By Matt Keppel

There’s a chill in the air and many of us are looking forward to, among other things, enjoying movie classics like, “A Christmas Story” this holiday season. The cooler weather doesn’t necessarily mean you can skip out on the landscaping. My article this month, though not exactly entertaining, should be very informative and helpful to you. So, while I triple-dog-dare Jimmy Cordier at Pinon Painting to stick his tongue on the flagpole over at Gateway Mall, please read the rest of my article on appropriate care of both your landscape and hardscape for December and January.

Leafless and brown
doesn’t mean dead

Most deciduous plants and trees are dormant this time of year, which makes it an ideal time for winter pruning.  With normal foliage gone, it’s much easier to see a plant’s shape and remove overgrowths and damaged or diseased branches—allowing for greater light and oxygen penetration that will help maintain its beautiful silhouette. Deciduous trees here in Yavapai County include maple, mulberry, elm, ash, willow, plum and other stone fruits. December and January are also good months to transplant deciduous trees and shrubs.

Weed abatement or pre-emergent treatments should be started in December or January, as well.  Pre-emergent is not a one treatment cure-all for our persistent weeds.  It is, in fact, a program of treatment that will take up to a year to truly make headway.  Weed seeds are always germinating below the surface at different intervals.  Apply pre-emergent in the first month, then come back with weed killer at eight and 16 weeks, then back at approximately 24 weeks with another pre-emergent treatment – and so on and so forth. What you’re doing is killing the weed seeds as they’re germinating at different intervals, thereby killing more before they emerge to decorate your landscape.  A simplistic explanation I know, but relatively accurate.

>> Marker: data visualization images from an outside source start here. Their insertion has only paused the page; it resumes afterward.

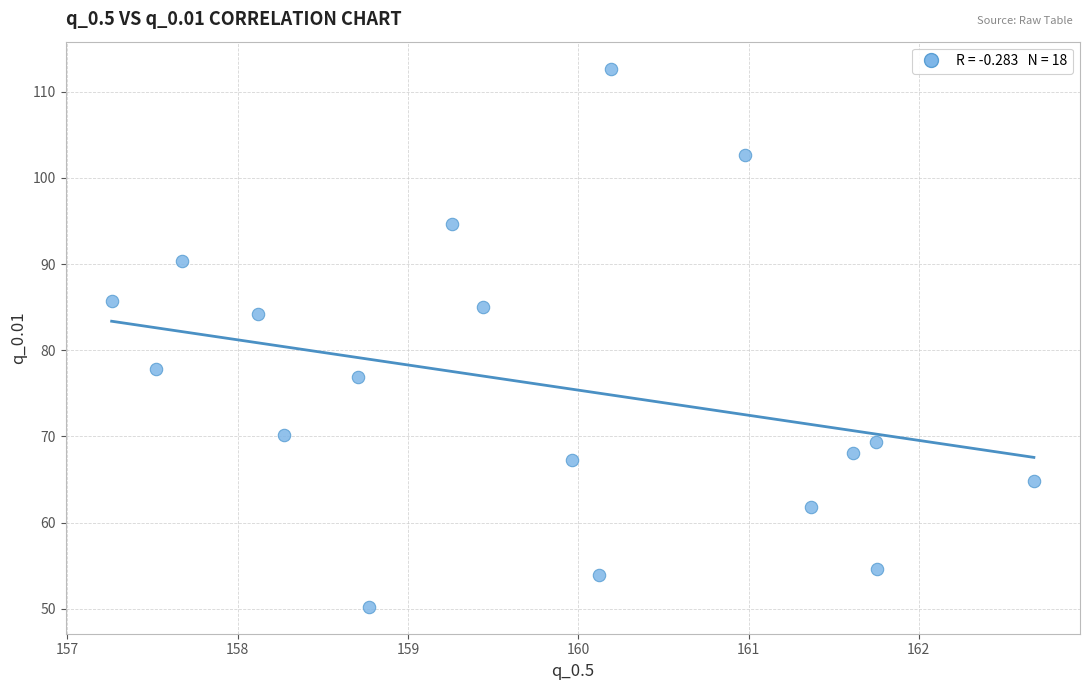

What is the range of Y values (max minus min)?

62.4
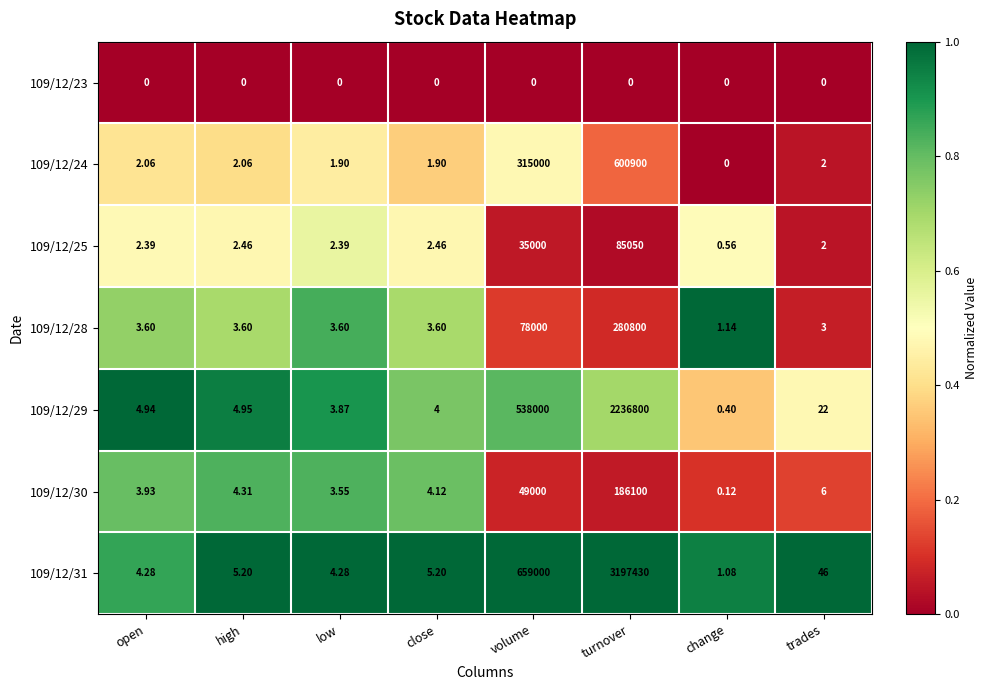

List the labels in order of 109/12/30 value, smallest first.

change, low, open, close, high, trades, volume, turnover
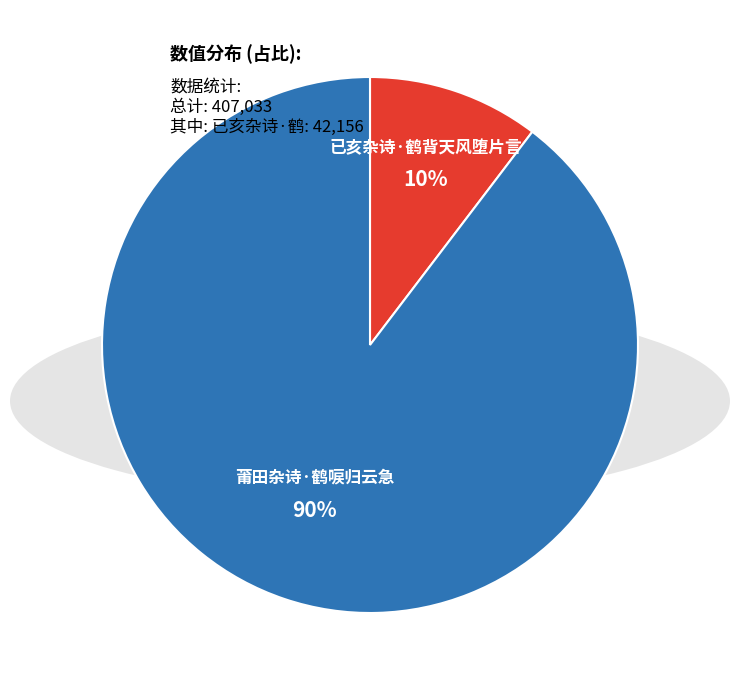

To the nearest percent, what is the average slice percentage?

50%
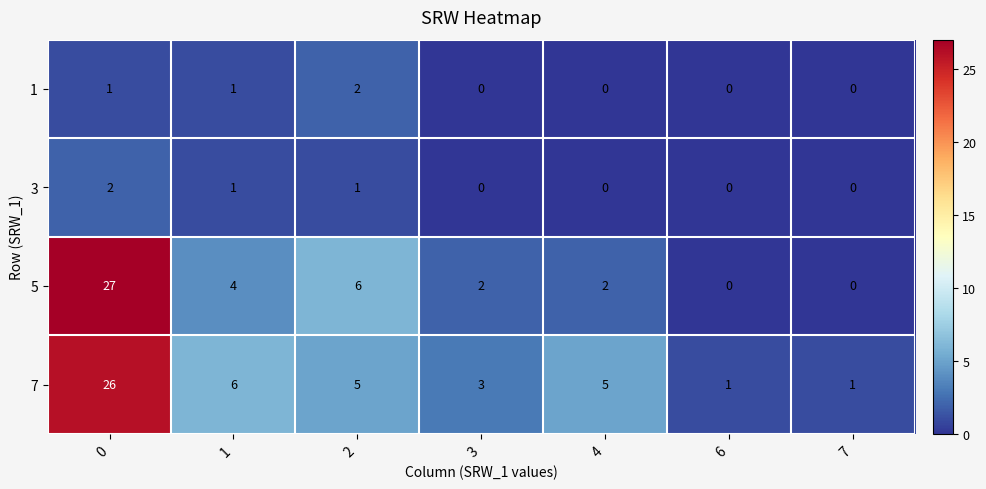

What is the sum of all 3 values?

4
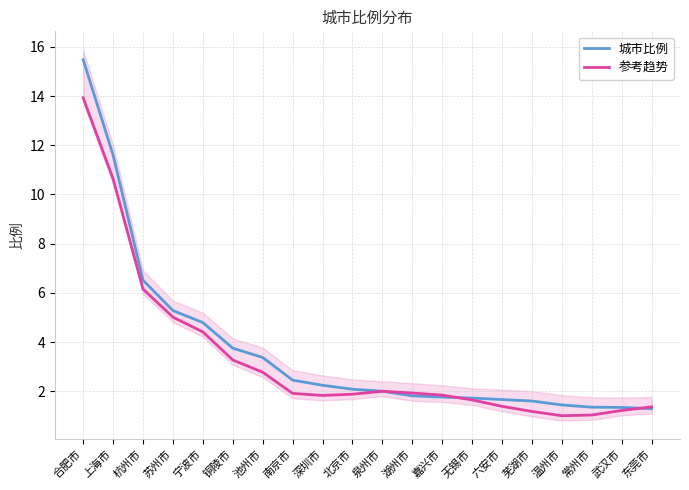

How many interior local peaks does the 参考趋势 series have?

1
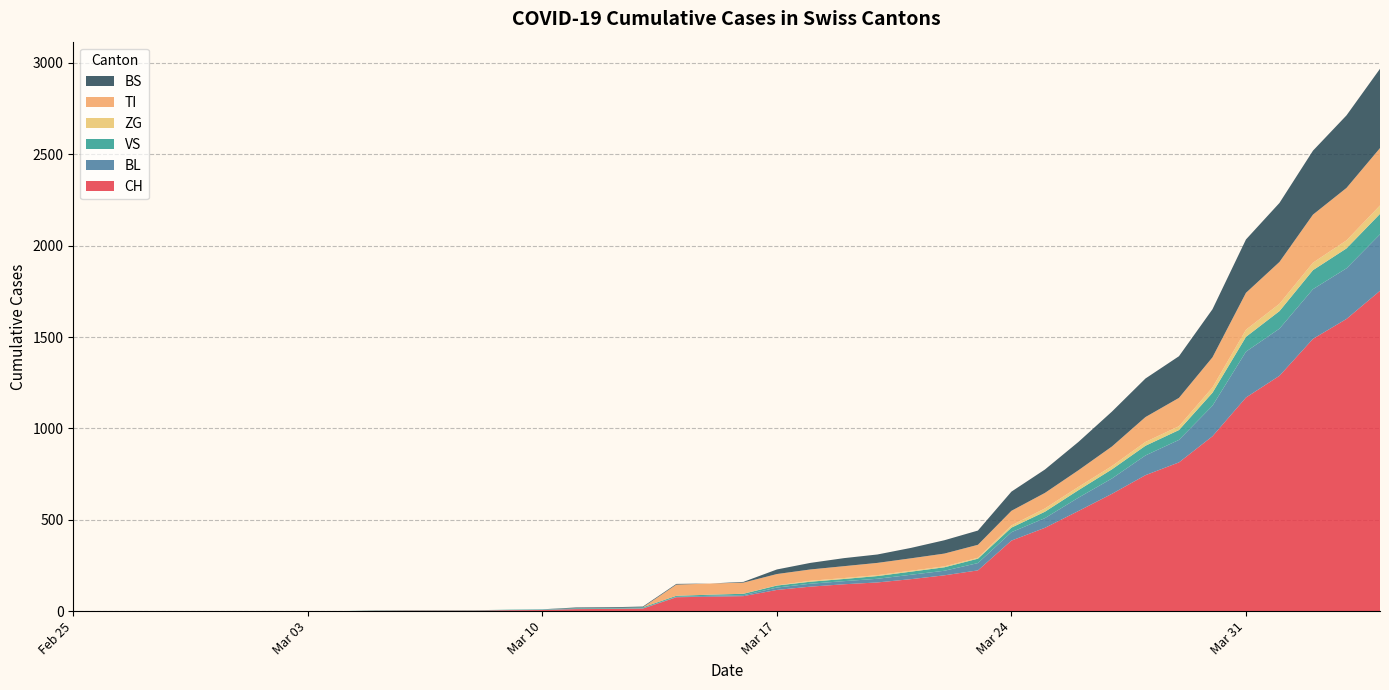

Reading left to right, extract all data points from this chart.

CH: 0	0	0	0	0	0	0	0	0	2	3	3	3	5	6	11	12	14	76	79	82	116	134	147	157	175	196	223	386	456	548	642	744	814	957	1169	1288	1490	1599	1753
BL: 0	0	0	0	0	0	0	0	0	0	0	0	0	1	2	2	2	2	2	5	5	13	16	17	20	24	25	40	46	53	73	84	108	123	167	251	258	272	277	309
VS: 0	0	0	0	0	0	0	0	0	2	2	2	2	2	2	3	3	5	6	6	8	11	11	12	15	17	19	24	25	35	41	50	53	54	71	81	96	104	109	112
ZG: 0	0	0	0	0	0	0	0	0	0	0	0	0	0	0	0	0	0	0	0	0	1	5	5	5	5	5	5	12	18	18	18	21	21	29	39	40	41	44	46
TI: 0	0	0	0	0	0	0	0	0	0	0	0	0	0	0	0	0	0	61	61	61	62	62	65	67	68	70	71	80	85	91	107	136	155	165	202	229	263	287	314
BS: 0	0	0	0	0	0	0	0	0	0	0	0	0	0	0	4	4	4	4	0	4	25	36	44	46	57	73	78	105	128	155	191	211	228	263	292	323	350	397	434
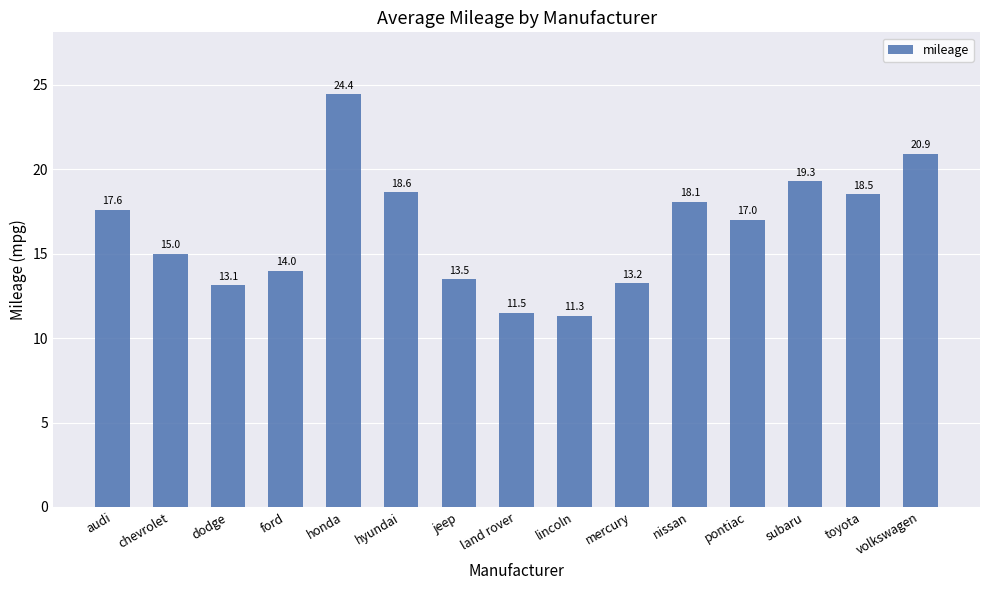

Which label corresponds to the largest value in the chart?

honda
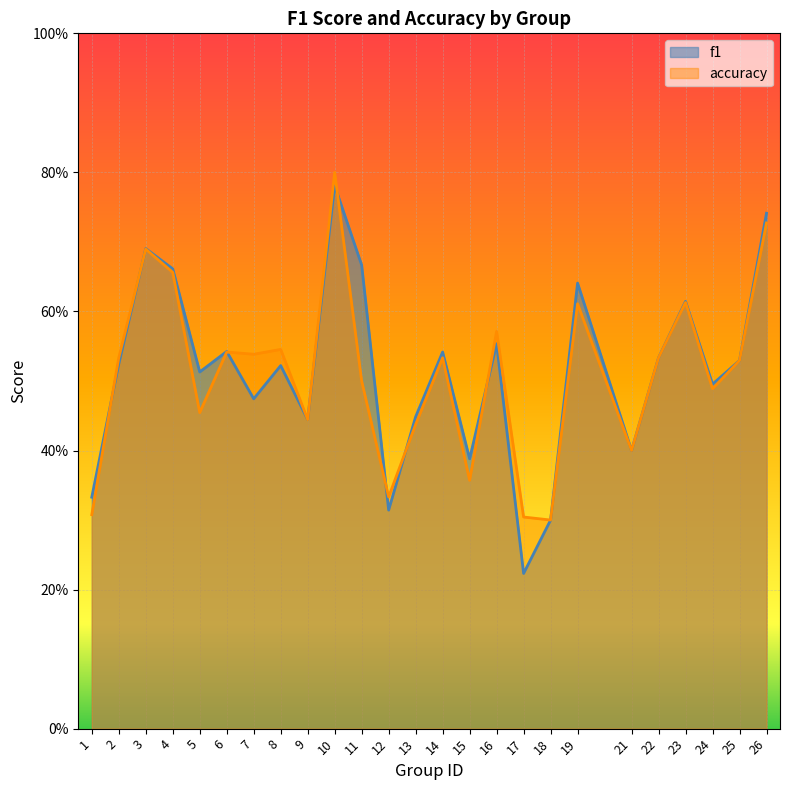

How many times do f1 and accuracy cross each other?

7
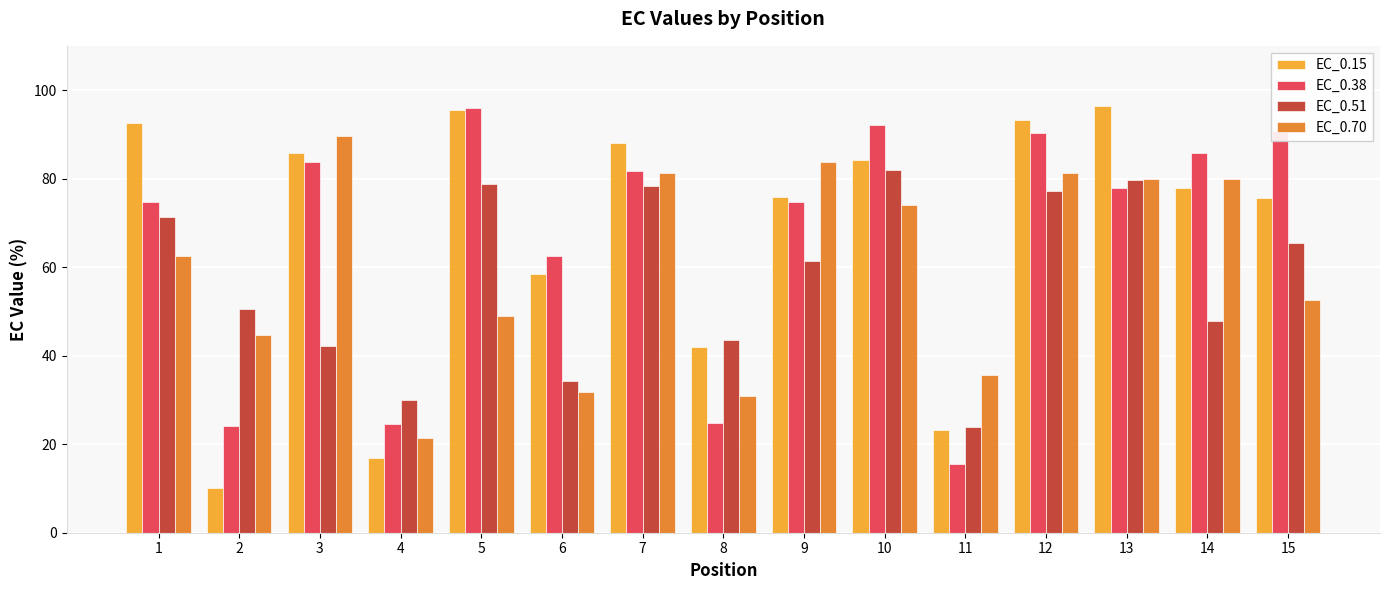

At which label does EC_0.51 reach its minimum?

11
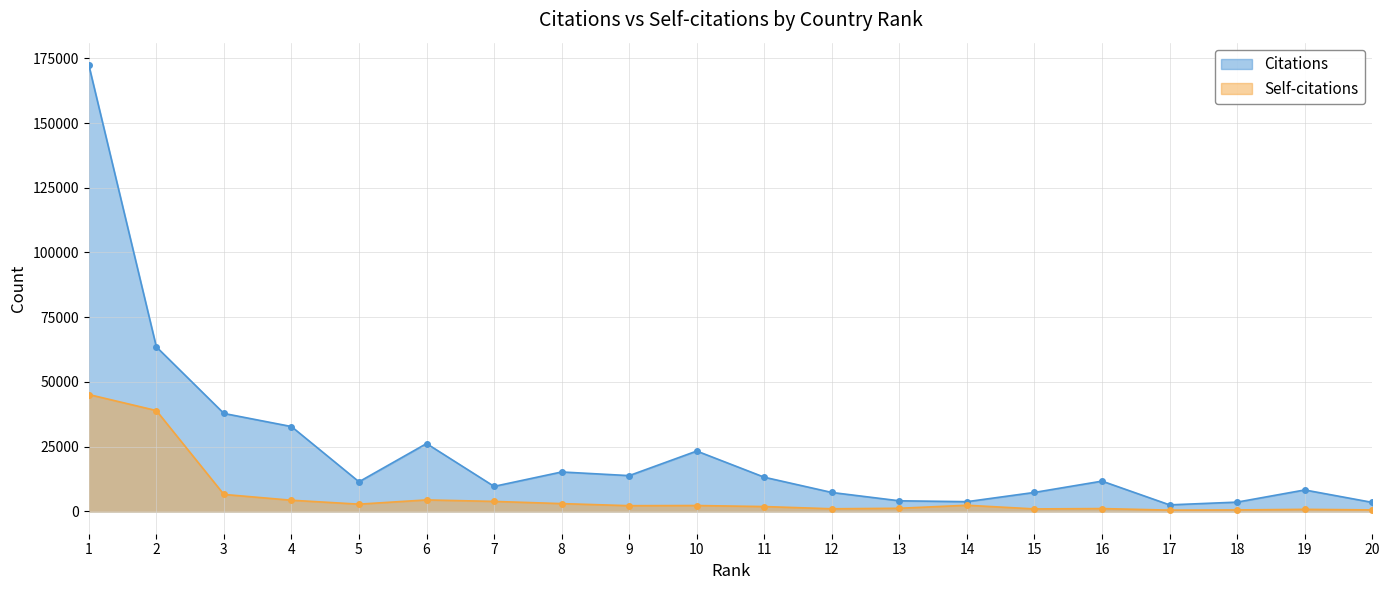

What is the total value across all series at 8?

18242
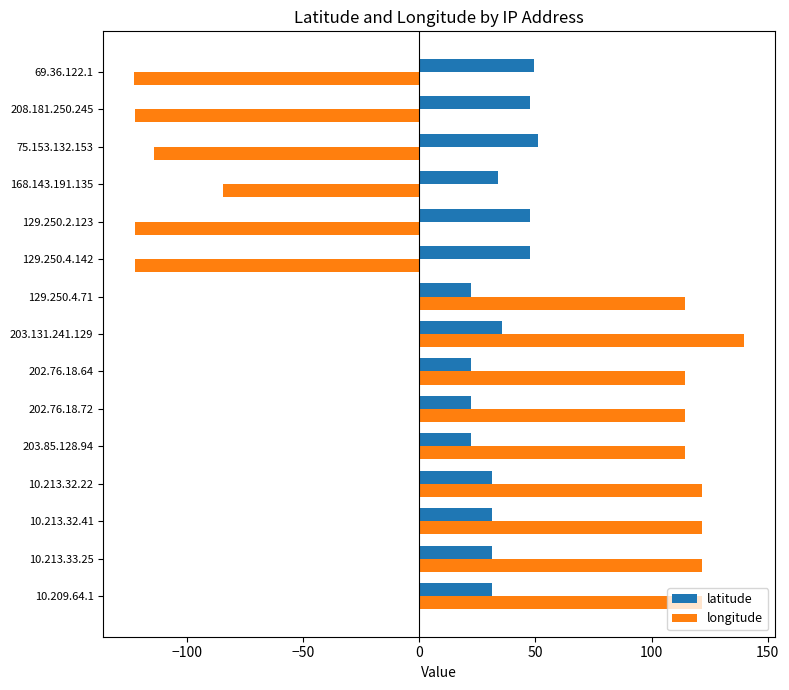

What is the lowest value of the longitude series?

-122.9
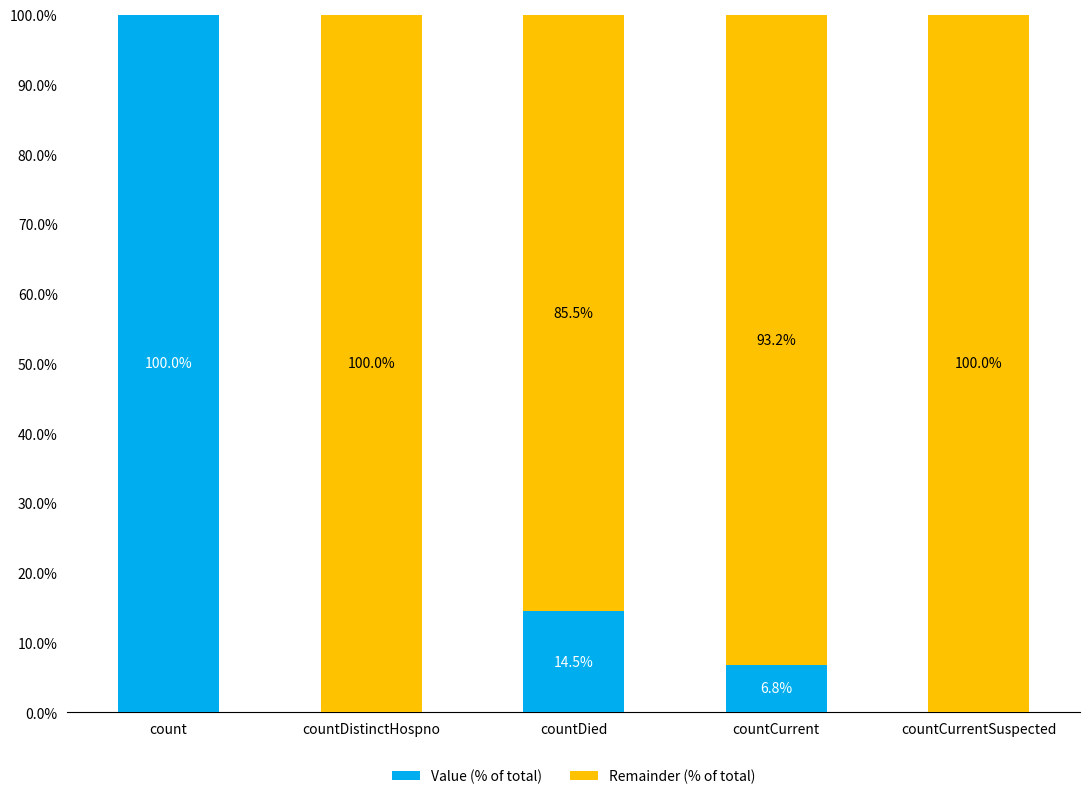

Is it true that Value (% of total) equals 21.1 at countDied?

False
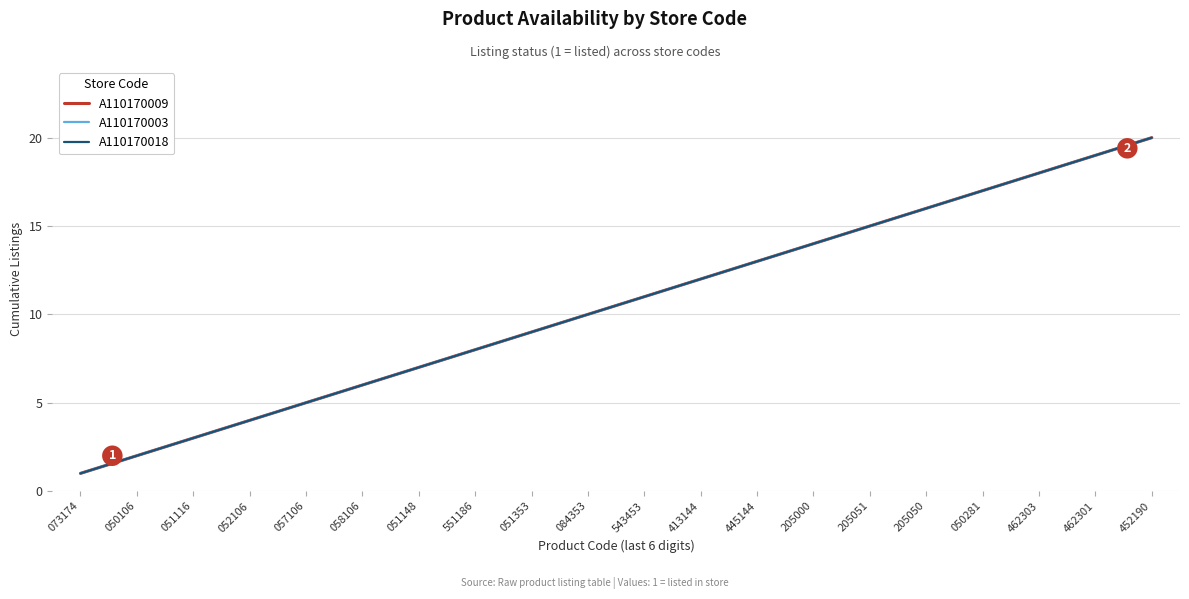

Does the chart display data point markers on the line(s)?

No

So, clean out those beds, spread clean mulch, and finally, be sure to protect your frost-sensitive plants by covering them. If they’re in containers, move them to a more protected location and cover them.

Winter leaves its mark

As I mentioned in my last article, be sure those irrigation and sprinkler lines are properly drained; when water freezes inside the lines, it expands, causing them to crack.  Down in the Valley, a common problem is sprinkler lines are buried too close to the surface where those pizza oven temperatures dry and crack the pipes.  Here we see cracked and broken lines due to cold.  But the real issue is that sprinkler/irrigation PVC lines are not always installed at the proper depth, leaving them vulnerable to temperature highs and lows. The depth of these lines should be 10-12” so they are protected from weather extremes. Also, be sure to drain and insulate the manifold as it is constructed of PVC as well.  Yours may be fine, but draining the lines is a smart preventative measure.

Winter effects on walkways,
patios and driveways

Pavers are very popular for several reasons, not the least of which is the great look you achieve on driveways, walkways, and patios. In winter, the advantage of pavers versus concrete slabs is most noticeable when considering the after-effects of de-icing.

First, I’ll give you a quick rundown on pavers in general.

Most pavers are made of brick or concrete. Bricks are made from clay that’s formed into shape (mostly rectangular) and cured by baking in a kiln (like pottery) and can last for generations. Interlocking concrete pavers contain sand, gravel, cement, and water, and they can be tinted and shaped to look like brick or a large variety of other shapes and colors. Bricks retain their natural coloring better than concrete pavers, last longer, and require less maintenance. However, they cost as much as 20 percent more than concrete. Concrete pavers offer far more design and color options and are easier to install.

In comparison to poured concrete, concrete pavers are more resistant to moisture absorption (melted salt water from de-icing) and subsequent degradation because of their higher cement content (ratio of cement to other ingredients).  Regardless of whether you have poured or paver hardscapes, I have a couple of recommendations:

There are debates as to which de-icing salt product is the least destructive, but the bottom line is to use it sparingly; just enough to get the job done. Then as soon as possible (once the snow has melted, usually within a day or two in our area), sweep or hose the surfaces clean, not into your nearby plants or lawn.  Also, you can seal your hardscapes to minimize damage to structure and appearance over time. BASF’s MasterProtect H 400 is a water-based, 40% silane penetrating sealer. It provides long-lasting protection against moisture intrusion, freeze and thaw cycles, and chloride intrusion (de-icing salts).